Brief
Your answer should be one number: the count of lines below that contain "output".

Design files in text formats
# # # # # # #
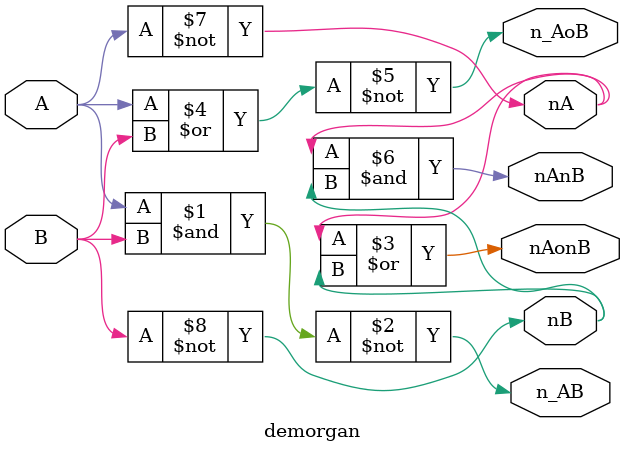
<source format=v>
module demorgan
(
	input A,
	input B,
	output nA,
	output nB,
	output n_AB,
	output nAonB,
	output n_AoB,
	output nAnB
);

wire nA;
wire nB;

not Ainv(nA, A);
not Binv(nB, B);

nand na(n_AB, A, B);
or non(nAonB, nA, nB);
nor no(n_AoB, A, B);
and nn(nAnB,nA, nB);

endmodule

</source>
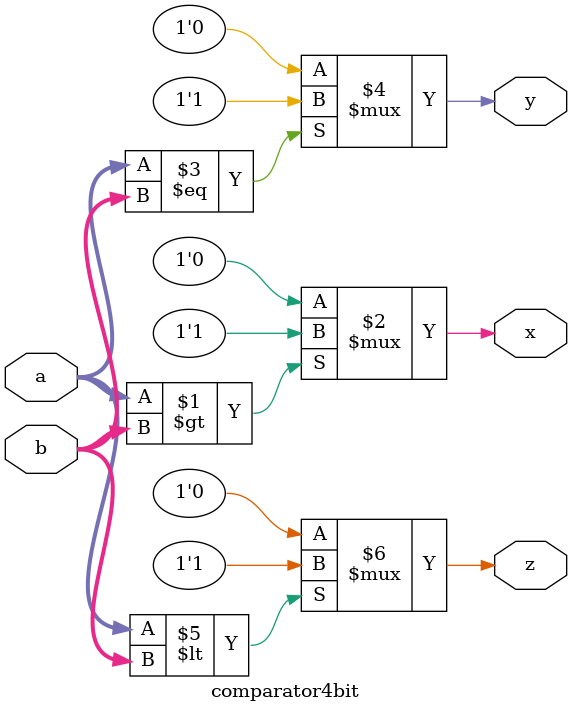
<source format=v>
module comparator4bit(a,b,x,y,z);

input [3:0] a,b;
output x,y,z;
wire x,y,z;

assign x=(a>b)?1'b1:1'b0;
assign y=(a==b)?1'b1:1'b0;
assign z=(a<b)?1'b1:1'b0;

endmodule

</source>
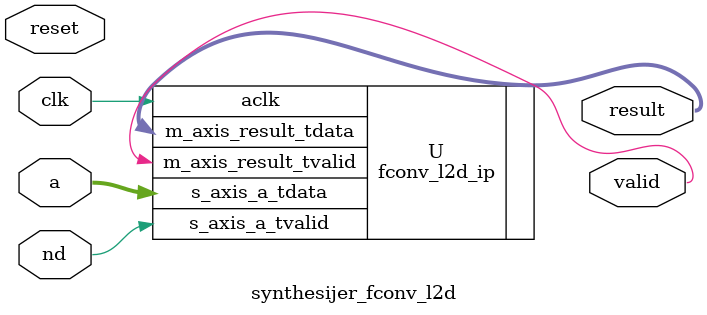
<source format=v>
`default_nettype none

module synthesijer_fconv_l2d
  (
   input wire 	       clk,
   input wire 	       reset,
   input wire signed [63:0] a,
   input wire 	       nd,
   output wire [63:0]  result,
   output wire 	       valid
   );

   fconv_l2d_ip U(.aclk(clk),
		  .s_axis_a_tdata(a),
		  .s_axis_a_tvalid(nd),
		  .m_axis_result_tvalid(valid),
		  .m_axis_result_tdata(result)
		  );

endmodule // synthesijer_fconv_l2d

`default_nettype wire

</source>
# # # # # # #
Result of this task
9